Exercise | Could you copy the lines of the material word for word, starting with the line that contains "picture [118, 935, 1157, 1519]" and ending with the line that contains "Document page, 1275x1650 pixels.", both included?

Data entries |
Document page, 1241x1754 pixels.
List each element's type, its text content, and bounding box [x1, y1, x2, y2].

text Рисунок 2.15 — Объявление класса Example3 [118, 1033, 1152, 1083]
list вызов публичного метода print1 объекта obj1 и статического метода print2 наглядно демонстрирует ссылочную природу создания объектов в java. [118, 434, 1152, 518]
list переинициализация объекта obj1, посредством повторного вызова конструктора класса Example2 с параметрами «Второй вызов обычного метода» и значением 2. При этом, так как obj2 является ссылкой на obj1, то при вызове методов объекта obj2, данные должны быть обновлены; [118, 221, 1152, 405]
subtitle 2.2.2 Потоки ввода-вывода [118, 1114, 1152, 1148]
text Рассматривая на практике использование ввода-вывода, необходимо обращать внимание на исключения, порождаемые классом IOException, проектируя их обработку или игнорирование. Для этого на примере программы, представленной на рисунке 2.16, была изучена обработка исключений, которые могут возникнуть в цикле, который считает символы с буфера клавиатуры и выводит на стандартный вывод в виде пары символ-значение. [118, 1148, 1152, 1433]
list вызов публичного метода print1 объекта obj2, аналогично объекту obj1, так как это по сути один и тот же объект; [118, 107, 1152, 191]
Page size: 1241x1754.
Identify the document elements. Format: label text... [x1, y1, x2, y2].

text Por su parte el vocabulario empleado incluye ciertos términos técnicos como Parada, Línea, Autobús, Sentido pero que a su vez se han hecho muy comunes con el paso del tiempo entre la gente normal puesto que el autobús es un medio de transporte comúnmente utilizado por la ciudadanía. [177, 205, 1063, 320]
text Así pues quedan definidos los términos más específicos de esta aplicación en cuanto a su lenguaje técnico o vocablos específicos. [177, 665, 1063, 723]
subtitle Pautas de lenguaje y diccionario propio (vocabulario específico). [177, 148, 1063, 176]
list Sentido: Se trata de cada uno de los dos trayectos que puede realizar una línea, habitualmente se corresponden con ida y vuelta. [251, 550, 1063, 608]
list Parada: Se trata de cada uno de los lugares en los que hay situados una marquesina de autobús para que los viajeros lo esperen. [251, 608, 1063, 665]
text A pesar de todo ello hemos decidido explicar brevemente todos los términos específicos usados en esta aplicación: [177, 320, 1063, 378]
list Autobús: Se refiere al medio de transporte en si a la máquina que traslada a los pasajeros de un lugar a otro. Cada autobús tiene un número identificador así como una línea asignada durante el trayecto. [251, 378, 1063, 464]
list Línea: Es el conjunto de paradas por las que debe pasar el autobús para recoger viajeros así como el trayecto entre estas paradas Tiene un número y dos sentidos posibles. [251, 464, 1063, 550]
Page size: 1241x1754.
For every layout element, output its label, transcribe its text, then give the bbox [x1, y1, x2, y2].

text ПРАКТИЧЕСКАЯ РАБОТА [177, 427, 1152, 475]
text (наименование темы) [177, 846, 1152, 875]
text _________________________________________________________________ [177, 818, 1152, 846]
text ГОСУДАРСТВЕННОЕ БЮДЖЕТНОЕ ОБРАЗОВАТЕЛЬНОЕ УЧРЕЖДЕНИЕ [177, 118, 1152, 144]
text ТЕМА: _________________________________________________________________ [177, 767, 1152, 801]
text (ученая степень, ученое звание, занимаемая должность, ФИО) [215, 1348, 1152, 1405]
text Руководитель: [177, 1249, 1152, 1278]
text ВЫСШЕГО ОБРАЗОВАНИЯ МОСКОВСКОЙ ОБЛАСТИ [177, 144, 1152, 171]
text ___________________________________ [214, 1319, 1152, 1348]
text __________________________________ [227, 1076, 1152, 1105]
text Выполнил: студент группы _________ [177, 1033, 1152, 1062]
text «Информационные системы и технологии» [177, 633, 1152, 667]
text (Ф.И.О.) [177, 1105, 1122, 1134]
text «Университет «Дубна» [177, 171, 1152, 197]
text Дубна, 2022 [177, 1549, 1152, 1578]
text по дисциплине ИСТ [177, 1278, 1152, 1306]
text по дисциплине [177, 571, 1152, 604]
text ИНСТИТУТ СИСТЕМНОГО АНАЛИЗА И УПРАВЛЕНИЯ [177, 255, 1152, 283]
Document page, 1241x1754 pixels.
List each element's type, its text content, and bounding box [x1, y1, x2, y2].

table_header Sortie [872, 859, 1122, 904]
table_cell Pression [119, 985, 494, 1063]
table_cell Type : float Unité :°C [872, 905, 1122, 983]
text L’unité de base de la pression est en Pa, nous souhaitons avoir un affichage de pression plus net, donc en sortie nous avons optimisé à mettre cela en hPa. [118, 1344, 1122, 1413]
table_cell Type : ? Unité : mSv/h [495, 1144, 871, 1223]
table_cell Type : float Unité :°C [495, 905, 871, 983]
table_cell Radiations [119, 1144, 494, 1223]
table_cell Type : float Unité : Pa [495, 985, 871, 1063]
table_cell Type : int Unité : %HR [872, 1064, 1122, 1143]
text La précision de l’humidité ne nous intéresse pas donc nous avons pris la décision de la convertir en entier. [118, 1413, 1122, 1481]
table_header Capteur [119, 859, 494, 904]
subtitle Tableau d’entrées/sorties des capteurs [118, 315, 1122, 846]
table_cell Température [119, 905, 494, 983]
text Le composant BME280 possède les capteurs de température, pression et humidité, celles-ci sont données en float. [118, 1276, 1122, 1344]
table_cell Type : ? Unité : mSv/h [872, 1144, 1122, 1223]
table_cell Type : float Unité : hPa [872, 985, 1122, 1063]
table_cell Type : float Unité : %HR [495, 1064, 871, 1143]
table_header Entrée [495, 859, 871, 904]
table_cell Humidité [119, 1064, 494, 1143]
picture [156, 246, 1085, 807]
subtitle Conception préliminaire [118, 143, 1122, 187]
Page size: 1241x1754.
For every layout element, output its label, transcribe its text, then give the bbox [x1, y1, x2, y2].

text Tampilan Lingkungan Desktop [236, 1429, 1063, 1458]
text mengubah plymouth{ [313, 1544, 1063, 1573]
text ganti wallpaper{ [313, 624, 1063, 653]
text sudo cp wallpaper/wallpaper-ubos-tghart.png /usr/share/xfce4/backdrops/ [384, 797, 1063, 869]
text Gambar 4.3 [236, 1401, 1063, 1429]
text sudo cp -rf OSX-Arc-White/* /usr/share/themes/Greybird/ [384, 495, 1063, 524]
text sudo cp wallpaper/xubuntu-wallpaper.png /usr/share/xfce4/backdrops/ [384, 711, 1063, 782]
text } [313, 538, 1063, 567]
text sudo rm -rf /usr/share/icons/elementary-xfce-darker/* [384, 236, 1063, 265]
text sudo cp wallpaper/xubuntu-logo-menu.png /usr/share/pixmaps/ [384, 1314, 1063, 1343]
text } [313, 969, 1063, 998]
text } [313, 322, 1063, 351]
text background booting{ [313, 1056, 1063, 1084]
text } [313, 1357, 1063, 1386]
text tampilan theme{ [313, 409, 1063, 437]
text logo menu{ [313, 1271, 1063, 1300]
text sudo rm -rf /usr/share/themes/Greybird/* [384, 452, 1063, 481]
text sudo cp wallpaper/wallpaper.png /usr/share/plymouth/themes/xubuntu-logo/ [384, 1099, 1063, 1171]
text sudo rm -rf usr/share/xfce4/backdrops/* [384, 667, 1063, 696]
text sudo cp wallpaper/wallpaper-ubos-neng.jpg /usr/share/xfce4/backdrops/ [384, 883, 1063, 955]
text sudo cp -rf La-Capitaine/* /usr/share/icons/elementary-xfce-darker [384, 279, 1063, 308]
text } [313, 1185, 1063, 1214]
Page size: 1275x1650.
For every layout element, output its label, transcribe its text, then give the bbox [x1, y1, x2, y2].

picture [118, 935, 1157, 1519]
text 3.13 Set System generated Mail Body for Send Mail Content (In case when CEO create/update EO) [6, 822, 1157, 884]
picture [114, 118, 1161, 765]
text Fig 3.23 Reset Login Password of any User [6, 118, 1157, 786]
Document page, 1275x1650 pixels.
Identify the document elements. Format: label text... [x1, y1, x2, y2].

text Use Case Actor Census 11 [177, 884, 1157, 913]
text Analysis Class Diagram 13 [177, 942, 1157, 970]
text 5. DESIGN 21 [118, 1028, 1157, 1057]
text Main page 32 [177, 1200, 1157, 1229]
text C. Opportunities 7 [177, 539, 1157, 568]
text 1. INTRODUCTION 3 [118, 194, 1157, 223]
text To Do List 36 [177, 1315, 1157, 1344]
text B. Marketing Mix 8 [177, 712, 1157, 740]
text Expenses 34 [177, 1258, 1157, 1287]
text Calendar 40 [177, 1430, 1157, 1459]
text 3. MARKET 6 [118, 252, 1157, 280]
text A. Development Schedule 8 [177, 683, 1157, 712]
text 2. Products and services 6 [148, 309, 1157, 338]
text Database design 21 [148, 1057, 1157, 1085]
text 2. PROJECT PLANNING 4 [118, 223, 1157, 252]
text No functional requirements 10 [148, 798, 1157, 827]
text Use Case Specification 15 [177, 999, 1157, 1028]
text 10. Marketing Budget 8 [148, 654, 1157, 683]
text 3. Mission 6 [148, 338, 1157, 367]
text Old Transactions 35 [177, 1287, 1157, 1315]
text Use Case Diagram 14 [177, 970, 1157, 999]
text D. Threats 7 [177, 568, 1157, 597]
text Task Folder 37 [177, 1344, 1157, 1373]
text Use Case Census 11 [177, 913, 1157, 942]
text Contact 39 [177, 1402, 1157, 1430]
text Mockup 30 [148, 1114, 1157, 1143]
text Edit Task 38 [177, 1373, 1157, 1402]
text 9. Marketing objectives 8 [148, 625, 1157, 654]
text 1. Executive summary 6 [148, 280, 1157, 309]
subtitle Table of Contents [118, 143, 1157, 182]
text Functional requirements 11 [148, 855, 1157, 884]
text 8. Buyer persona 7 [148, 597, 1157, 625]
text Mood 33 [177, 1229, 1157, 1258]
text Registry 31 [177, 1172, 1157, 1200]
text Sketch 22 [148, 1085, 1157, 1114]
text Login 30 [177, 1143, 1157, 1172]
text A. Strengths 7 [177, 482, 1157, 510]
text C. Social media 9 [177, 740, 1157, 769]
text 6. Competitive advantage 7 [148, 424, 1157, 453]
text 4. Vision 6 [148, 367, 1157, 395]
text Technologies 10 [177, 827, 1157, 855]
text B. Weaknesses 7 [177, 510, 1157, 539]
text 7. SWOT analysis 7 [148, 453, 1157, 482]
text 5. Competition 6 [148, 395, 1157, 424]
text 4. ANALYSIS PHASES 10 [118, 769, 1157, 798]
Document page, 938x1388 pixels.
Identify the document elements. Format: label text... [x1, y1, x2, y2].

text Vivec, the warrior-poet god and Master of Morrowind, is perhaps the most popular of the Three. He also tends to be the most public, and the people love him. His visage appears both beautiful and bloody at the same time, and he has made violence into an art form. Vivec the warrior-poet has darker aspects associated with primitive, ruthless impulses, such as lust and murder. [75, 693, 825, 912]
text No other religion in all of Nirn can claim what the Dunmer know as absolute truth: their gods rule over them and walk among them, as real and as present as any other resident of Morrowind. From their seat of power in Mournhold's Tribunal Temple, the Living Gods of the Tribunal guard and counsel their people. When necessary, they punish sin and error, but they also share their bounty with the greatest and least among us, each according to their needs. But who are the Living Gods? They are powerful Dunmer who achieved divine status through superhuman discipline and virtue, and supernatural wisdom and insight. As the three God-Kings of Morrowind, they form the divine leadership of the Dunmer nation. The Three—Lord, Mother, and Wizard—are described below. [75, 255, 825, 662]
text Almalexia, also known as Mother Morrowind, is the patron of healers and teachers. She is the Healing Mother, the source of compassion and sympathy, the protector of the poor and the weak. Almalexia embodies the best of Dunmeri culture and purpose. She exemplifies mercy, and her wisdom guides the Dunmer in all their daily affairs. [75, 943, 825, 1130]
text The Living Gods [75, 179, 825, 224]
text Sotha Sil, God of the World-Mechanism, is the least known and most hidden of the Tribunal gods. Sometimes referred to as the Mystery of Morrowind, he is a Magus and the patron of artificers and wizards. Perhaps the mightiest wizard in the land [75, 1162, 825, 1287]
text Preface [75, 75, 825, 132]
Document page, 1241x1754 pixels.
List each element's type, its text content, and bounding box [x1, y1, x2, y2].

Written solution |
picture [118, 935, 1157, 1519]
text 3.13 Set System generated Mail Body for Send Mail Content (In case when CEO create/update EO) [6, 822, 1157, 884]
picture [114, 118, 1161, 765]
text Fig 3.23 Reset Login Password of any User [6, 118, 1157, 786]
Document page, 1275x1650 pixels.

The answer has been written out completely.